Textabschnitt ▸
◇ ◇ ◇ ◇ ◇ ◇ ◇

Tatsächlich hat die SRG-Führung in der Vergangenheit immer wieder die Zerschlagung des Konzerns in Aussicht gestellt, sollte "No Billag" tatsächlich angenommen werden. Auch Bakel Walden, seit Anfang des Jahres Direktor für Entwicklung und Angebot, sagt im Gespräch mit DWDL.de: "Wir bereiten uns auf beide Szenarien, und damit auch auf die Abwicklung der SRG, vor." Walden: "75 Prozent unserer Einnahmen würden Ende des Jahres wegfallen, da ist die Initiative sehr klar formuliert. Von daher ist das kein Horrorszenario, sondern die Realität."

Inzwischen gibt es eine breite Front von Politikern, Sportlern, Künstlern und anderen bekannten Persönlichkeiten, die sich für die SRG stark machen und um ein "Nein" bei der Abstimmung werben. Ihre Argumente: Die Medienlandschaft in der Schweiz würde schlechter werden, weil zum Beispiel das viersprachige Angebot der SRG wegfallen würde - das sei über Werbung nicht zu finanzieren. Außerdem würden verstärkt ausländische Medienunternehmen in die Schweiz kommen und so ihre Interessen durchsetzen - und natürlich auch Werbegelder aus dem Schweizer Markt abziehen. Und die Gegner der Kampagne warnen auch vor einem wirtschaftlichen Schaden: 6.000 Mitarbeiter würden im Falle einer Zerschlagung der SRG auf der Straße stehen. Mehrere Hundert in der Kreativ- und Produktionsbranche würden hinzukommen.

Zuletzt erhielt in der Schweiz ein Artikel der Online-Plattform "republik.ch" viel Aufmerksamkeit. Darin ging es um das Argument der Befürworter, jeder Bürger solle selbst entscheiden können, wofür er oder sie ihr Geld ausgebe. Die SRG nütze vielen Bürgern nicht, heißt es oft. "Service-public-Medien machen uns messbar klüger. Und Service-public-Medien fördern das Vertrauen ins Mediensystem – und in die gesellschaftlichen Institutionen insgesamt. Davon profitieren letztlich alle: nicht nur die Viel- und die Gelegenheitsnutzer, sondern auch die Nichtnutzerinnen", heißt es in dem Artikel, der sich auf kommunikationswissenschaftliche empirische Studien stützt.

◇ ◇ ◇ ◇ ◇ ◇ ◇

Datenauszug ▸
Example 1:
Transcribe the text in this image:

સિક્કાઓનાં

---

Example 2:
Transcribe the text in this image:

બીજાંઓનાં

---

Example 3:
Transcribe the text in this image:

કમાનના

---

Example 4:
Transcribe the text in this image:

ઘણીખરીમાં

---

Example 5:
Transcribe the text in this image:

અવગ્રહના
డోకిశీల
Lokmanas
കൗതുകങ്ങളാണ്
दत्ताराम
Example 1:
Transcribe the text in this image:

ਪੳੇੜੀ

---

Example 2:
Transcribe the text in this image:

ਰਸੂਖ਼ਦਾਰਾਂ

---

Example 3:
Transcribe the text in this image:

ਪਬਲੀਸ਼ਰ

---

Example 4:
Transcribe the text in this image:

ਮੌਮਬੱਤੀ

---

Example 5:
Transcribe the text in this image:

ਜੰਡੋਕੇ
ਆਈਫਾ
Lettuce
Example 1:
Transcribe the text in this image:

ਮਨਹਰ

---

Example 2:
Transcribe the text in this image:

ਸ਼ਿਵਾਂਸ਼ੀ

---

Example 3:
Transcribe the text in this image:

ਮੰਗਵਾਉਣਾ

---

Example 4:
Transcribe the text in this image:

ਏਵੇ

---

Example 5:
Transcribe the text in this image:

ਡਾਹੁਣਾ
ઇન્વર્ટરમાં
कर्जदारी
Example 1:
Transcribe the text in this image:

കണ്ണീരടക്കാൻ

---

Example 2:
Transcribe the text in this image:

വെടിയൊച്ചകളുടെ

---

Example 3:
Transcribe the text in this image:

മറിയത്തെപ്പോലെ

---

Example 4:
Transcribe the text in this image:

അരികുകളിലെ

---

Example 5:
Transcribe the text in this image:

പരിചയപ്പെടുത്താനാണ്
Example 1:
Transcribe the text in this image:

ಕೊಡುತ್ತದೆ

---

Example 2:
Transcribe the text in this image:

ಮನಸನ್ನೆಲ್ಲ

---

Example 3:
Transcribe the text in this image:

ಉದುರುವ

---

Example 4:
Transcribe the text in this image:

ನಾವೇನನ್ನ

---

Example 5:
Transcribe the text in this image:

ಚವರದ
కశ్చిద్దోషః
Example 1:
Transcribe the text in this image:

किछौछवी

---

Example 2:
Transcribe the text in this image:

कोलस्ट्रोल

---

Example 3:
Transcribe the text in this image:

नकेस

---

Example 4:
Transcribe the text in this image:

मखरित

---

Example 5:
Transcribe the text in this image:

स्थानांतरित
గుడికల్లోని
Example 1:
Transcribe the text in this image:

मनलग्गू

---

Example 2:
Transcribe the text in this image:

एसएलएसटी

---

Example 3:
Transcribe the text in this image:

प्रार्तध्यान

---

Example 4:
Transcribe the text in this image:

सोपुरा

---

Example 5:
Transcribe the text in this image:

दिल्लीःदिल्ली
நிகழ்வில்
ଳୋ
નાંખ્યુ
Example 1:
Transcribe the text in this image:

◇ ◇ ◇ ◇ ◇ ◇ ◇

Aufgabe 1 ▸
Stimmen diese Aussagen mit dem Textabschnitt überein? Antworte jeweils mit Ja oder Nein und zitiere die entscheidenden Worte wörtlich.
(a) Bakel Walden ist seit Anfang des Jahres Direktor für Entwicklung und Angebot.
(b) Laut Walden würde die Hälfte der Einnahmen der SRG wegfallen.
(c) Der Artikel auf "republik.ch" stützt sich auf kommunikationswissenschaftliche Studien.
Aufgabe 2 ▸
Warum würde die Medienlandschaft in der Schweiz laut den Unterstützern der SRG im Textabschnitt schlechter werden? Nenne den Grund, der mit "weil" angegeben wird, in ein bis zwei Sätzen.
Aufgabe 3 ▸
Fasse den Textabschnitt in drei Sätzen zusammen.

Erwartete Antwort 1 ▸
(a) Ja: "seit Anfang des Jahres Direktor für Entwicklung und Angebot"
(b) Nein: "75 Prozent unserer Einnahmen würden Ende des Jahres wegfallen"
(c) Ja: "der sich auf kommunikationswissenschaftliche empirische Studien stützt"

Erwartete Antwort 2 ▸
Die Medienlandschaft würde schlechter werden, weil zum Beispiel das viersprachige Angebot der SRG wegfallen würde. Dieses Angebot sei über Werbung nicht zu finanzieren.

Erwartete Antwort 3 ▸
Die SRG bereitet sich auch auf ihre eigene Abwicklung vor, weil bei einer Annahme von "No Billag" 75 Prozent ihrer Einnahmen wegfallen würden. Viele bekannte Persönlichkeiten werben für ein "Nein" und warnen vor einer schlechteren Medienlandschaft, vor dem stärkeren Einfluss ausländischer Medienunternehmen und vor dem Verlust von 6.000 Arbeitsplätzen. Ein Artikel auf "republik.ch" hält den Befürwortern entgegen, dass Service-public-Medien allen nützen, auch denen, die sie nicht nutzen.